**Source text**

So as I think about all this, I see a conflict between labels that are private and those that are public. I also wonder how or if the public namespace of labels will be curated.
For public labels, it is nice to standardize on a common vocabulary/set. Eg file/mime types for starters, or really any existing curated vocab. (Though that is limiting when applying a label, and requires UI for choosing, if not automated)
For private labels, it can and should be anything because the label has personal meaning. Though automated labels can be applied here also.
I think this has always been one of the biggest problems for RDF also… coming up with a meaningful shared vocabulary.
There are also privacy issues with sharing labels. As such, I think that labels/indexes should match the privacy level of the data being PUT.
I’ve noticed that some public tag clouds allow organic growth/addition of the tags, but only by people that have some reputation or performed some significant actions. Maybe relevant?
Still though, I worry about duplication of public labels that are identical in meaning but different in spelling, phrasing, language. Realistically, can an organically grown public RDF graph solve this over time by linking all the semantically identical duplicates together? Would such a graph be efficient enough to traverse in practice?
Do we want a walled garden or a wild thriving forest?
I have to say I hadn’t really considered labels in the public sense, myself. For me it was more about organising a user’s data for their own use (and apps).
But yeh, it could be that you publish an index pointing to all your public data with a given label, with the label having RDF connotations (ideally).
Indeed an index of published data is probably very useful, so such indexes for Public/Photos could be automagically maintained. And then it would be up to a user to publish them…
You are building a DATA layer. In MVC, the data is in the model layer, the app is the controller layer. They should not be coupled.
Obviously, it is far more flexible to tag resources with labels than to have at most one container for them.
But keep in mind that you need to solve the namespacing and access control issues. As far as I understand it, each container has its own namespace? So now each label would have its own namespace?
Why not just broaden the idea of a container to encompass what you want labels to do — ie to have an additional level of indirection:
Container … Mapping … Resource
And any app would have access to any container as long as the owners of the container allowed it?
This way the developers of the app wouldn’t automatically be the owners of the container. But there would be some more general interactions between Containers and Apps.
Then this whole thing becomes a bit like Domains, except since they’re not human-readable there are no politics about reserving container names.
I’m curious if these labels will be for (or maybe just initially) any data type or only for mutable data as the containers were to be implemented, for now at least?
I think it’d be really great to have it for any and all data types.

**Dataset excerpts**
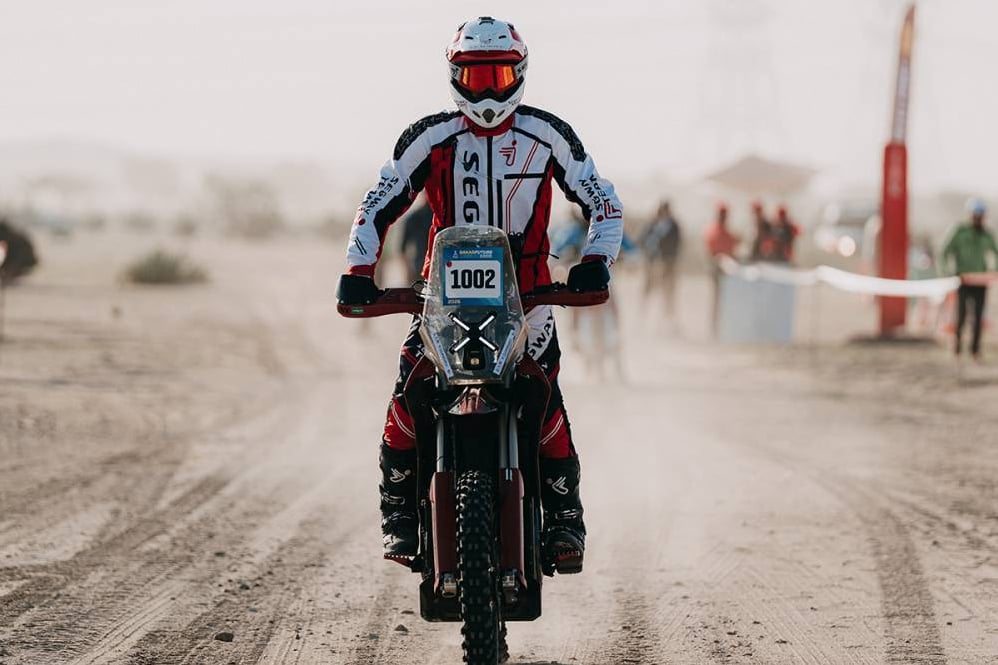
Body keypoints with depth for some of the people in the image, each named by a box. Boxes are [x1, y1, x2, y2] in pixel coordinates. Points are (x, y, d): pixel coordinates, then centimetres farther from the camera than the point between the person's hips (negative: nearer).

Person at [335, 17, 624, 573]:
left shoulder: (548, 135, 1)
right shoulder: (430, 138, 2)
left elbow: (603, 202, 6)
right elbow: (378, 207, 5)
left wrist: (596, 261, -10)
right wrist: (359, 271, -8)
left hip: (526, 291, -1)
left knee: (545, 402, -15)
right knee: (409, 398, -15)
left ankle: (565, 522, -3)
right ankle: (400, 516, -2)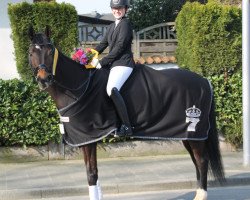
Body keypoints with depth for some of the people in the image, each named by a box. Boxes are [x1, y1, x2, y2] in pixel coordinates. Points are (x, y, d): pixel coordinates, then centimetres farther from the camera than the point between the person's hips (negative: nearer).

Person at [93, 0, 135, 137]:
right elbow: (103, 44, 21)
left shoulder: (125, 24, -5)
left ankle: (126, 127, -32)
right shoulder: (112, 27, 22)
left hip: (123, 63, -10)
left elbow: (119, 47, -13)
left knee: (112, 89, -30)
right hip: (114, 64, 10)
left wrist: (102, 62, -13)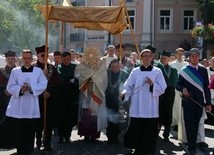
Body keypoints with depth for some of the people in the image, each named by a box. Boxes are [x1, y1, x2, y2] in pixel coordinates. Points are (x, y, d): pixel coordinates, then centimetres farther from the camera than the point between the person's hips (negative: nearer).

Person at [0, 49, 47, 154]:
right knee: (12, 129, -3)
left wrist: (31, 87, -19)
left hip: (32, 108, 0)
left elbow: (43, 85, -4)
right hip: (17, 107, 0)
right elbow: (10, 87, 0)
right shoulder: (15, 71, 7)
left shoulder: (38, 71, 7)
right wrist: (20, 89, -19)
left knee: (28, 132, 5)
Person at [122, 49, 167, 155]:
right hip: (137, 109, 1)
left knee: (149, 132, 1)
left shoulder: (157, 71, 5)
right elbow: (128, 86, 3)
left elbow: (162, 88, 0)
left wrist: (152, 84, -16)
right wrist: (124, 93, -18)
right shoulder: (135, 71, 8)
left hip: (151, 109, 0)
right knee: (136, 131, 1)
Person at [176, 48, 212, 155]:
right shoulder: (184, 71, 1)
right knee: (189, 125, -2)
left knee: (196, 125, 7)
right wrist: (183, 89, -21)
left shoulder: (203, 70, 7)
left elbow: (206, 88, 6)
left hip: (199, 102, 2)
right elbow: (178, 85, 3)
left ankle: (192, 145, 18)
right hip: (188, 101, -2)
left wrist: (208, 103, 3)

**Problems to work on**
[a] Answer each question from the text on labels.
(i) What should labels and indexes match, according to the text?
(ii) In MVC, which layer holds the data?
(iii) What three-part arrangement is proposed to add a level of indirection?
[b] Summarize the text on labels in two sentences.
[c] Return the stretch of the text on labels from "I think this" through "traverse in practice?", word for word.

**Solutions below**
[a]
(i) The privacy level of the data being PUT.
(ii) The model layer.
(iii) Container … Mapping … Resource.

[b] The text contrasts public labels, which benefit from a standard shared vocabulary, with private labels, which can be anything because they have personal meaning, and it raises concerns about privacy and about duplicate public labels that mean the same thing. It also suggests publishing indexes of public data under a given label, keeping the data layer uncoupled from apps, broadening containers with a mapping layer, and making labels available for all data types.

[c]
I think this has always been one of the biggest problems for RDF also… coming up with a meaningful shared vocabulary.
There are also privacy issues with sharing labels. As such, I think that labels/indexes should match the privacy level of the data being PUT.
I’ve noticed that some public tag clouds allow organic growth/addition of the tags, but only by people that have some reputation or performed some significant actions. Maybe relevant?
Still though, I worry about duplication of public labels that are identical in meaning but different in spelling, phrasing, language. Realistically, can an organically grown public RDF graph solve this over time by linking all the semantically identical duplicates together? Would such a graph be efficient enough to traverse in practice?